The content of the General Comment is important, but to be truly effective it must be reflected in national law and regulations. NGOs can play a central role in changing opinions, reaching out to politicians, consulting children and translating recommending into concrete proposals. An effective advocacy strategy requires seven things:

  1. Rights are indivisible, but NGOs should consider their entry point to the conversation: what are the priorities, nationally and for children themselves? What are the opportunities in your national context?
  2. Where is the evidence base of a problem that needs solving? Including children’s perspectives, gaps in existing regulation.
  3. Frame your goals carefully and concretely, including how they can be achieved.
  4. Identify your stakeholders – including children, professional bodies, media – and potential allies, and the skills, networks and resources they can offer.
  5. Who are you looking to influence, what are the points of resistance and how they can be persuaded or countered?
  6. How will your campaign be run?
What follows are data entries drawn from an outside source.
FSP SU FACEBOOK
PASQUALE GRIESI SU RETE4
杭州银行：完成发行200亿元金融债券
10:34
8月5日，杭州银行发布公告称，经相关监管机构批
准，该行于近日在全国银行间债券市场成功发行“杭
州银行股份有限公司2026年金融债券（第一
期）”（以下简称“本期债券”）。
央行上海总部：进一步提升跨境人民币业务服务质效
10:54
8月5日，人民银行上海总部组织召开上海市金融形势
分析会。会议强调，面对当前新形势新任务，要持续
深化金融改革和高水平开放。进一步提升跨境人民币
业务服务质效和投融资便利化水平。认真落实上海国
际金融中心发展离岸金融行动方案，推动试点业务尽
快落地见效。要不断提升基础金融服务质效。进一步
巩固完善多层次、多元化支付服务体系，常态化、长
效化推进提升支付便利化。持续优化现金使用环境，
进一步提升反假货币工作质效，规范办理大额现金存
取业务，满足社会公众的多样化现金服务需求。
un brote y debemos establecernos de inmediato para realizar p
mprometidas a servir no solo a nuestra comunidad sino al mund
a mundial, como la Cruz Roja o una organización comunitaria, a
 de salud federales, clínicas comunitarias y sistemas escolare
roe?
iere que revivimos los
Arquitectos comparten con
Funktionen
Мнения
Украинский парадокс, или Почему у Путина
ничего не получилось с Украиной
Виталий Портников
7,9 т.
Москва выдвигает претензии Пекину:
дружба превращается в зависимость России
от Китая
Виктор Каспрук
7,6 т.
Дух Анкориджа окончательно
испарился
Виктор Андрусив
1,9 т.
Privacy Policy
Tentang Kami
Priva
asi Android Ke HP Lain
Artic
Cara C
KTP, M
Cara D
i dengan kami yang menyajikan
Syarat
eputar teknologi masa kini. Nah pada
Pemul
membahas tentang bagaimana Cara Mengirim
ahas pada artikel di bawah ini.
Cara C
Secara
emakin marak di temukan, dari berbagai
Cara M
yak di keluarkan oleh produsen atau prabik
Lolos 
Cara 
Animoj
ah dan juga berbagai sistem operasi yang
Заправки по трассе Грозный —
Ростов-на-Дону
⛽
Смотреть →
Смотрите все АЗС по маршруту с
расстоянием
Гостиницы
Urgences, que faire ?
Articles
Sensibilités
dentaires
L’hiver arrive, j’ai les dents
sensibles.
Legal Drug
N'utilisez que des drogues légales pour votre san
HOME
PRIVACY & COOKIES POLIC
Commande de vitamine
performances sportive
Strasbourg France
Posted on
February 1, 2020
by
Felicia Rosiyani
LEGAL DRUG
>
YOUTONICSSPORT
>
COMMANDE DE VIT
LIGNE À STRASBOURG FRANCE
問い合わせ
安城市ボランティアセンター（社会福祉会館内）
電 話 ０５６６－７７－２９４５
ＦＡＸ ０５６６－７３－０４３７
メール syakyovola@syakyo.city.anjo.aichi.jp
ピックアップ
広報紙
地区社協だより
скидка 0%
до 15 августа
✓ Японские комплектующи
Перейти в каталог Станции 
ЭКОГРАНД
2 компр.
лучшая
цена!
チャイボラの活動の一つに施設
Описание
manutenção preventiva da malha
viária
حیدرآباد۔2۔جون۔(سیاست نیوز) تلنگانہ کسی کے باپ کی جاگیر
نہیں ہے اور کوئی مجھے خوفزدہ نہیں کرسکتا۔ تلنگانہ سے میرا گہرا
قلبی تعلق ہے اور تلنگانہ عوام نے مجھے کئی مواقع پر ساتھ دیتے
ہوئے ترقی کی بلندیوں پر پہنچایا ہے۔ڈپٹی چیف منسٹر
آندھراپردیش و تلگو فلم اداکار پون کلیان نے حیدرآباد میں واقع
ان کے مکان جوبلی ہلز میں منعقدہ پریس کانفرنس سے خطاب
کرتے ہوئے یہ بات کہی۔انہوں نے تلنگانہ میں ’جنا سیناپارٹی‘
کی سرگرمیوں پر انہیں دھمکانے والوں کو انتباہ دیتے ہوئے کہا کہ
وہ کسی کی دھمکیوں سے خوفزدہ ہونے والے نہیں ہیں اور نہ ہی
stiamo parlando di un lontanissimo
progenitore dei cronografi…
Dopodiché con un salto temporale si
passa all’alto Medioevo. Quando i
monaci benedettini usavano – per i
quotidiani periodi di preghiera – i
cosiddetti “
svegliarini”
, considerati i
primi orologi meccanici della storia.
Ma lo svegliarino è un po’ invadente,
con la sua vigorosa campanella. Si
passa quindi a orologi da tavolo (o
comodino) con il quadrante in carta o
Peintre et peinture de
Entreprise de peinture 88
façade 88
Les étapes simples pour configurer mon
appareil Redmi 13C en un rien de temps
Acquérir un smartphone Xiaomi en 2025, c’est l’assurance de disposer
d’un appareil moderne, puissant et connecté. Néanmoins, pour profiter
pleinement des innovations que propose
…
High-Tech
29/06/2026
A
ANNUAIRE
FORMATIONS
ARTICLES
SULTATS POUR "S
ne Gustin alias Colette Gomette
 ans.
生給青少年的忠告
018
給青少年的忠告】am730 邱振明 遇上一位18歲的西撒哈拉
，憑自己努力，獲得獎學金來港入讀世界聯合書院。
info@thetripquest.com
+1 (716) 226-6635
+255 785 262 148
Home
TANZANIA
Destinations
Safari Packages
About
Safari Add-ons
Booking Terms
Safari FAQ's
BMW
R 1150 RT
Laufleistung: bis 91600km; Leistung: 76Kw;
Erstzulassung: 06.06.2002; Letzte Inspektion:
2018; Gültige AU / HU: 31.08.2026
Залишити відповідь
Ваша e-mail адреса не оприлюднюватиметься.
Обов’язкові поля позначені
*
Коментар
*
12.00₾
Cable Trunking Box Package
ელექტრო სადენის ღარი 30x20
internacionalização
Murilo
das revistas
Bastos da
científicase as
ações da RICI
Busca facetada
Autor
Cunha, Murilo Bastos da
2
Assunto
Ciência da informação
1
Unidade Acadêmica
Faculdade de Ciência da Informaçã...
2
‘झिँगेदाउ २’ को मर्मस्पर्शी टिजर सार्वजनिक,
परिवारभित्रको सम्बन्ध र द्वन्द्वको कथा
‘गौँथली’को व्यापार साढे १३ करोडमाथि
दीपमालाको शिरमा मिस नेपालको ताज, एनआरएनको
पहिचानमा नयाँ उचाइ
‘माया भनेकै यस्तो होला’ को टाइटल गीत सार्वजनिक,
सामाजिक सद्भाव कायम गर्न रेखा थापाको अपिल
For instance, strategic litigation where the Convention is incorporated into domestic law, conferences, social mobilisation.
  7. Monitor and evaluate your strategies, and use those findings to renew your campaigns.

Sonia Livingstone

One central challenge is future-proofing the General Comment when innovation occurs so rapidly, hence the importance of the principles underpinning it.

The General Comment counters the myth that the digital world is an adult space and children are interlopers, instead asserting that children have the same right to participate in the online world – not as a nuisance or in conflict with the freedoms of adults but as civic and political actors in their own right.

Children are impacted by the online world, even if they do not access it directly: their lives are datafied.

Evolving capacities: the digital world has struggled with this because providers often profess not to know which of their users are children.

Internet access is the mechanism by which children now exercise their rights, so a critical question to address: at what point does internet access itself become a right?

Call to action

For UNCRC: tailor recommendations to individual countries during review and dialogue.

For States and regulators: translate those recommendation into law and regulation, and ensure compliance.

For NGOs: look at specific recommendations, targeted at their government, and update their strategy to raise awareness and generate the energy to make sure it is implemented.